═══ Data shown ═══
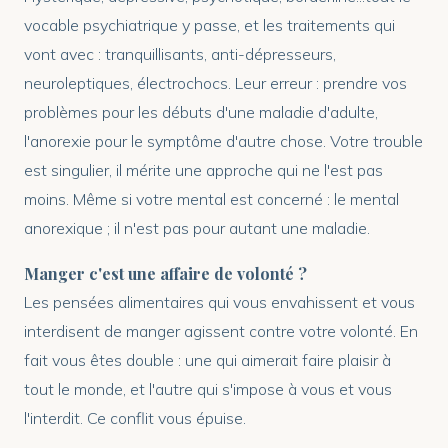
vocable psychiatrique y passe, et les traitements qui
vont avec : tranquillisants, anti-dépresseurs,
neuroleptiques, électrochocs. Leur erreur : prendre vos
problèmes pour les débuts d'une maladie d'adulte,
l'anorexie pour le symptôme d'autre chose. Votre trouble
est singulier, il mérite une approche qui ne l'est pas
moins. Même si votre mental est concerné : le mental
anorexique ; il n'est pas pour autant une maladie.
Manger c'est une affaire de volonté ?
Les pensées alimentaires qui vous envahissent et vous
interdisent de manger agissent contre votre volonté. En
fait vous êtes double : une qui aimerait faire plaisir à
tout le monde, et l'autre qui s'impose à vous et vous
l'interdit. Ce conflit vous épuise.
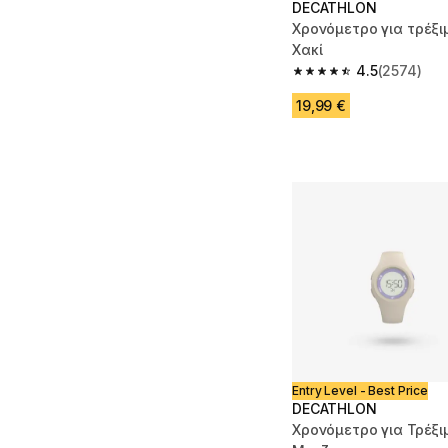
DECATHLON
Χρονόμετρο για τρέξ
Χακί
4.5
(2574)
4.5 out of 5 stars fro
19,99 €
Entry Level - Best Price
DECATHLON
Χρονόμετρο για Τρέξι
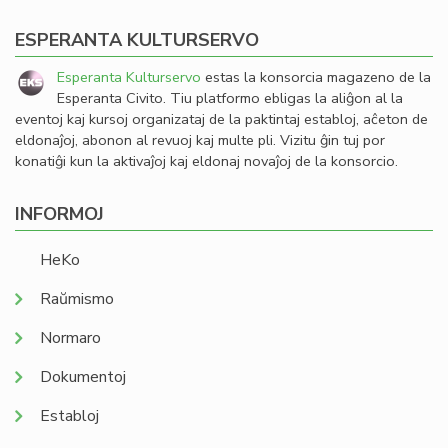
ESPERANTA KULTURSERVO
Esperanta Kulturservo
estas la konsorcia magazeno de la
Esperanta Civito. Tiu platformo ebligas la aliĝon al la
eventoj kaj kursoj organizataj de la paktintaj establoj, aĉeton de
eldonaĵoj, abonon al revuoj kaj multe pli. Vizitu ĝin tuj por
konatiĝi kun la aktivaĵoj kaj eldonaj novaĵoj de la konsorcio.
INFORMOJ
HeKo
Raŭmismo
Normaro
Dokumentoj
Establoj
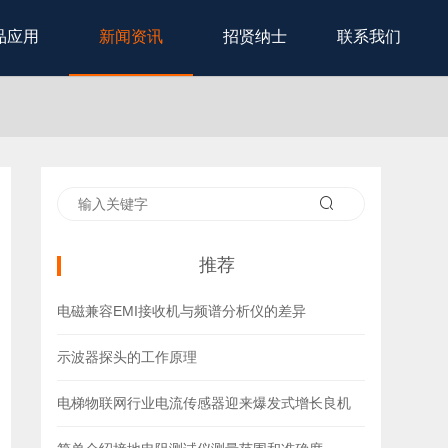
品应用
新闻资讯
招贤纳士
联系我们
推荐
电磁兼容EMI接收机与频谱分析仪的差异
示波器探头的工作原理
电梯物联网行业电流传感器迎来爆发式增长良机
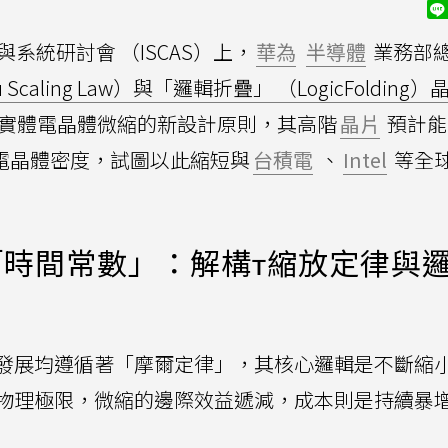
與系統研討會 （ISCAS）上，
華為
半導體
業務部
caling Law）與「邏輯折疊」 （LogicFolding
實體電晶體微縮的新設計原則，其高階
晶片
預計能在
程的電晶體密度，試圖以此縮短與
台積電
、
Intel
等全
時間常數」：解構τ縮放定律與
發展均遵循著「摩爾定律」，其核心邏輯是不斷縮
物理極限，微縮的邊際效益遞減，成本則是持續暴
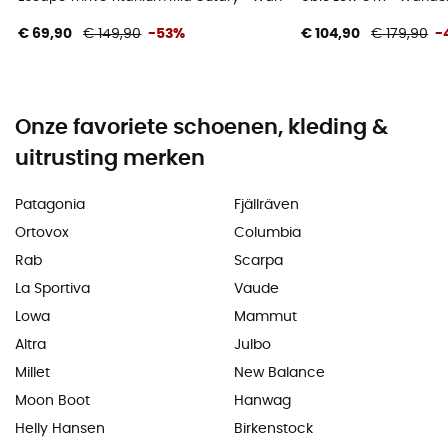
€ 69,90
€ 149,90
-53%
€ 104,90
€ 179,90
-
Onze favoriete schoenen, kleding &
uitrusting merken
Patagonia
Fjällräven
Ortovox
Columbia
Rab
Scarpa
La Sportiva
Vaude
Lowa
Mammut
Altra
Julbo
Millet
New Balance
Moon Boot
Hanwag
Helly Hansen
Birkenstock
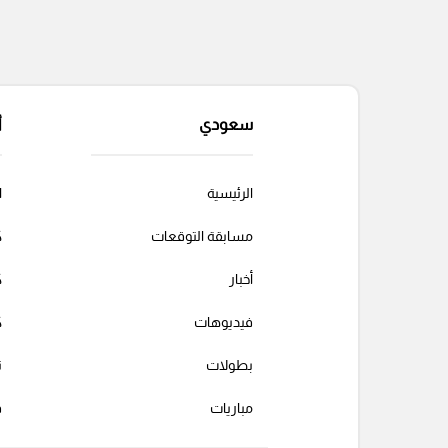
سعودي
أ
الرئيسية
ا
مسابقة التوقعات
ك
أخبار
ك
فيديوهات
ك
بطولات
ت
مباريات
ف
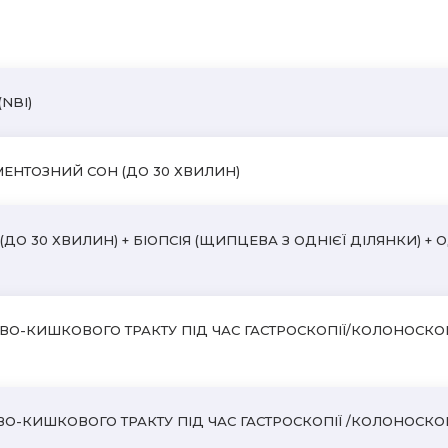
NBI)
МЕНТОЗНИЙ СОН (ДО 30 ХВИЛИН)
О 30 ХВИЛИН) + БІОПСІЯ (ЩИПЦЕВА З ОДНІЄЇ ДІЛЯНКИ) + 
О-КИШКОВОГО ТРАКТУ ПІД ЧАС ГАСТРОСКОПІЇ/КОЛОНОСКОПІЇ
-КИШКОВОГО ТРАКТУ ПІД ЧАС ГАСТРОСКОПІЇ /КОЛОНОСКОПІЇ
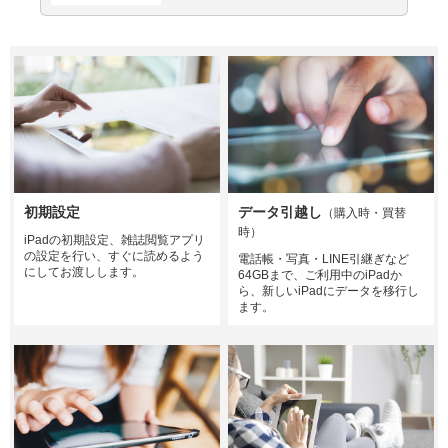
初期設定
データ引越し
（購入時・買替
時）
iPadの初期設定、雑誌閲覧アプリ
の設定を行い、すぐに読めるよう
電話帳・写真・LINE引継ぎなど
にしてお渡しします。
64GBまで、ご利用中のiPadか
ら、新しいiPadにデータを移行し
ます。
═══
## To-do item
Copy all entries exactly; skip pictures.

## Result
vocable psychiatrique y passe, et les traitements qui
vont avec : tranquillisants, anti-dépresseurs,
neuroleptiques, électrochocs. Leur erreur : prendre vos
problèmes pour les débuts d'une maladie d'adulte,
l'anorexie pour le symptôme d'autre chose. Votre trouble
est singulier, il mérite une approche qui ne l'est pas
moins. Même si votre mental est concerné : le mental
anorexique ; il n'est pas pour autant une maladie.
Manger c'est une affaire de volonté ?
Les pensées alimentaires qui vous envahissent et vous
interdisent de manger agissent contre votre volonté. En
fait vous êtes double : une qui aimerait faire plaisir à
tout le monde, et l'autre qui s'impose à vous et vous
l'interdit. Ce conflit vous épuise.
DECATHLON
Χρονόμετρο για τρέξ
Χακί
4.5
(2574)
4.5 out of 5 stars fro
19,99 €
Entry Level - Best Price
DECATHLON
Χρονόμετρο για Τρέξι
ESPERANTA KULTURSERVO
Esperanta Kulturservo
estas la konsorcia magazeno de la
Esperanta Civito. Tiu platformo ebligas la aliĝon al la
eventoj kaj kursoj organizataj de la paktintaj establoj, aĉeton de
eldonaĵoj, abonon al revuoj kaj multe pli. Vizitu ĝin tuj por
konatiĝi kun la aktivaĵoj kaj eldonaj novaĵoj de la konsorcio.
INFORMOJ
HeKo
Raŭmismo
Normaro
Dokumentoj
Establoj
品应用
新闻资讯
招贤纳士
联系我们
推荐
电磁兼容EMI接收机与频谱分析仪的差异
示波器探头的工作原理
电梯物联网行业电流传感器迎来爆发式增长良机
與系統研討會 （ISCAS）上，
華為
半導體
業務部
caling Law）與「邏輯折疊」 （LogicFolding
實體電晶體微縮的新設計原則，其高階
晶片
預計能在
程的電晶體密度，試圖以此縮短與
台積電
、
Intel
等全
時間常數」：解構τ縮放定律與
發展均遵循著「摩爾定律」，其核心邏輯是不斷縮
物理極限，微縮的邊際效益遞減，成本則是持續暴
€ 69,90
€ 149,90
-53%
€ 104,90
€ 179,90
-
Onze favoriete schoenen, kleding &
uitrusting merken
Patagonia
Fjällräven
Ortovox
Columbia
Rab
Scarpa
La Sportiva
Vaude
Lowa
Mammut
Altra
Julbo
Millet
New Balance
Moon Boot
Hanwag
Helly Hansen
Birkenstock
سعودي
أ
الرئيسية
ا
مسابقة التوقعات
ك
أخبار
ك
فيديوهات
ك
بطولات
ت
مباريات
ف
NBI)
МЕНТОЗНИЙ СОН (ДО 30 ХВИЛИН)
О 30 ХВИЛИН) + БІОПСІЯ (ЩИПЦЕВА З ОДНІЄЇ ДІЛЯНКИ) + 
О-КИШКОВОГО ТРАКТУ ПІД ЧАС ГАСТРОСКОПІЇ/КОЛОНОСКОПІЇ
-КИШКОВОГО ТРАКТУ ПІД ЧАС ГАСТРОСКОПІЇ /КОЛОНОСКОПІЇ
初期設定
データ引越し
（購入時・買替
時）
iPadの初期設定、雑誌閲覧アプリ
の設定を行い、すぐに読めるよう
電話帳・写真・LINE引継ぎなど
にしてお渡しします。
64GBまで、ご利用中のiPadか
ら、新しいiPadにデータを移行し
ます。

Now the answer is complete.